As part of our series exploring the impact of the Nationality and Borders Bill, Project Mama have written about the impact of that the bill will have on expectant mothers. 

Project MAMA provides one-to-one birth companions to migrant women and displaced people to ensure they give birth safely, can make informed choices and receive the nurturing support they need for a positive birth and early parenting experience. We seek to improve the health & wellbeing in women who often experience multiple disadvantages, exacerbated by displacement. 

Many mothers-to-be we support have already faced the ‘triple arrow’ of trauma: being displaced from their country of origin, the frequently dangerous journey people make to find safety, and arriving in an already hostile immigration system in the UK. For people seeking asylum who may have experienced torture or trauma, mental health issues are already exceptionally high, even before they reach countries of resettlement. 

As the truism goes, ‘it takes a village to raise a baby’, and we can all understand that  adequate support, companionship and a community around a new parent is vital to ensure the best start to a child’s life. Ensuring a mothers mental health and wellbeing so they have the wherewithal to be primary caretaker, often with no resources, money or place of safety, should be a non-negotiable. Safe motherhood should not be contingent on privilege, socio-economic status, displacement or immigration status. We shouldn’t live in a society where we need to remind those who govern that safety is a human right. 

In the current political climate, the aptly named ‘Hostile Environment’, we constantly encounter pregnant mothers burdened with immigration anxieties which undoubtedly have detrimental ramifications on health and wellbeing outcomes. We are seeing an increased number of newly arrived women seeking safety in the UK, already heavily pregnant, afraid to access maternity care lest they be charged vast amounts of money or even deported. We commonly see a cascade of birth interventions sky-high, compared to British-born women, instead of the necessary swirling hormone-soup required for a safe and happy birth. Mothers are stifled with fear, adrenaline and uncertainty, concerned about whether they’re likely to be housed or detained after leaving hospital. The irony of a new mother holding a new life in her arms with little choice or understanding of the direction of her own is not lost. 

In spite of the Home Office having a duty of care to safeguard pregnant women and their dependants, Priti Patel’s proposed bill (appropriately dubbed the Anti-Refugee Bill) could see a significant increase in pregnant women being detained and removed from stable and appropriate maternity care and access to support networks which vastly increases the likelihood of intervention or birth trauma. In addition, if Patel adopts the ‘Australian Model,’ as posited, the criminalising of those seeking safety coupled with the use of offshore ‘processing centres’ without adequate maternity care and support could mean a return to the draconian days of avoidable and dangerous perinatal outcomes. 

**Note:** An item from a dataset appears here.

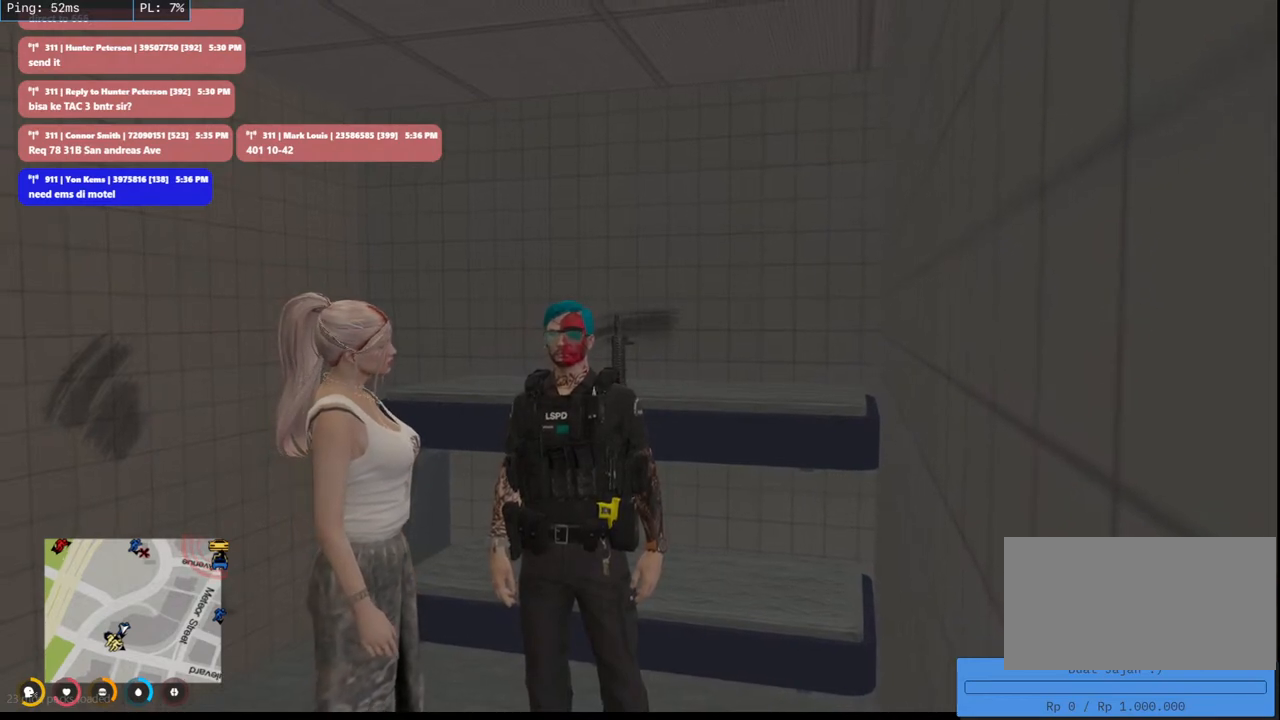
{"keys": [], "mouse": ["mb4"], "events": []}
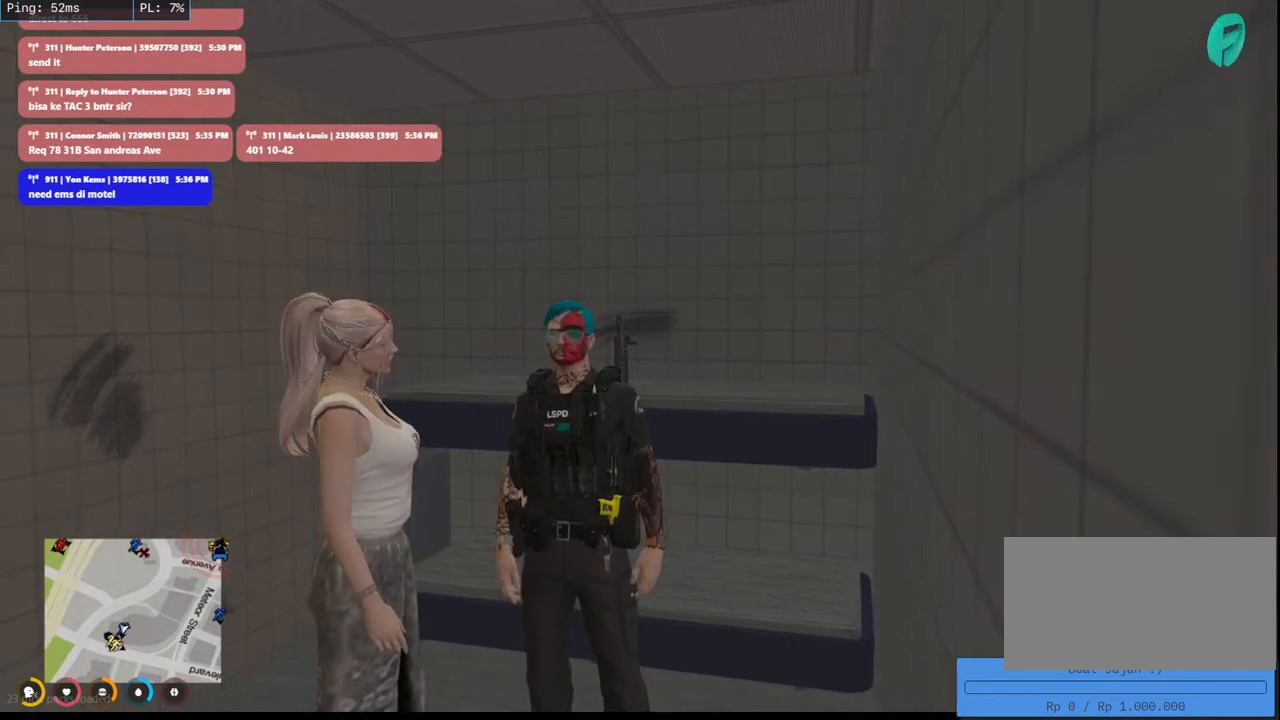
{"keys": [], "mouse": [], "events": [[200, "mouse_mb4", "up"]]}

As an organisation, as humans, as parents ourselves, we vehemently oppose the new Nationality and Borders Bill. We are appalled that the leaders of this country are, by design, putting the most vulnerable at risk; survivors of trauma, gender-based violence, human trafficking, civil war and environmental chaos. Pregnancy places an additional vulnerability on these people and can have devastating consequences. Criminalising those who have already had their humanity removed and voices silenced, denies people from seeking healthcare or vital help which puts lives at serious risk. 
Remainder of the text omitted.